Prior experience running a distributed or follow-the-sun SRE practice.
Exposure to chaos engineering, fault injection, or reliability stress testing.
Familiarity with cloud cost governance and rightsizing strategies.
Experience improving or scaling on-call systems.

Responsibilities

Run the daily operations of the SRE practice: team planning, shift assignments, escalation routing, and workload balancing.
Maintain a healthy on-call program: define rotation rules, track fatigue, ensure coverage, and continuously improve response maturity.
Oversee incident management processes—ensuring consistent triage, high-quality postmortems, and follow-through on remediation work.
Establish operational KPIs for the team (MTTA, MTTR, on-call load, ticket aging, toil reduction) and drive accountability.
Coach and develop SREs at all levels through 1:1s, technical guidance, and structured growth plans.
Ensure the team’s processes, documentation, and runbooks stay current and audited.
Provide architecture-level guidance on resilience, observability, and reliability patterns; step in directly when the team is blocked or customer-impacting work demands senior technical judgment.
Validate SLIs/SLOs and error budgets across services; ensure consistent implementation and reporting.
Review and approve reliability design work—monitoring strategies, automation initiatives, CI/CD changes, deployment safety controls, and cloud cost/performance optimizations.
Participate in high-severity incidents as escalation point and technical lead when needed.

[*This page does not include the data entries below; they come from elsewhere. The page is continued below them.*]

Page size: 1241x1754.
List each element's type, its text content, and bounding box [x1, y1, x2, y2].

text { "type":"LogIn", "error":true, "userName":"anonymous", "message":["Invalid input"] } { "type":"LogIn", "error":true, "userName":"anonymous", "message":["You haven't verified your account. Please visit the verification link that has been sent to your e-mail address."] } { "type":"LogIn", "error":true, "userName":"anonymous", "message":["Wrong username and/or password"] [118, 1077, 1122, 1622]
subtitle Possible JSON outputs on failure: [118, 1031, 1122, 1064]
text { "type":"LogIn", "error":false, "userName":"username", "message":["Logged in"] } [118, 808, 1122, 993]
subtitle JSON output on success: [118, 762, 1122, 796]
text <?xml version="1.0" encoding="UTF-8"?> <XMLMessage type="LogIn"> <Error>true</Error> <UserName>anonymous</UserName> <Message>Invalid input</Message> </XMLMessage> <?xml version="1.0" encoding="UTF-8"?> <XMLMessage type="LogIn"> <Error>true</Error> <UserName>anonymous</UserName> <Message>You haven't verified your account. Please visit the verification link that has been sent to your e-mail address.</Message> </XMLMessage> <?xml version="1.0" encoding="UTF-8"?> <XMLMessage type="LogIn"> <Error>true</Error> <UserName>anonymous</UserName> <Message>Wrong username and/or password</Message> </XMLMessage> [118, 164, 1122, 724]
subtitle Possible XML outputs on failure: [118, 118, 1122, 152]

Ensure engineering quality for IaC, CI/CD, observability instrumentation, and Kubernetes platform operations.
Act as primary point of contact for internal stakeholders (Dev, Product, Architecture, Cloud) regarding reliability strategy and prioritization.
Translate business priorities into reliability roadmaps, staffing plans, and operational improvements.
Align teams around shared reliability objectives—ensuring corrective actions, automation priorities, and capacity planning are actually executed.
Support customer-facing conversations when reliability posture, operational processes, or technical improvements require leadership representation.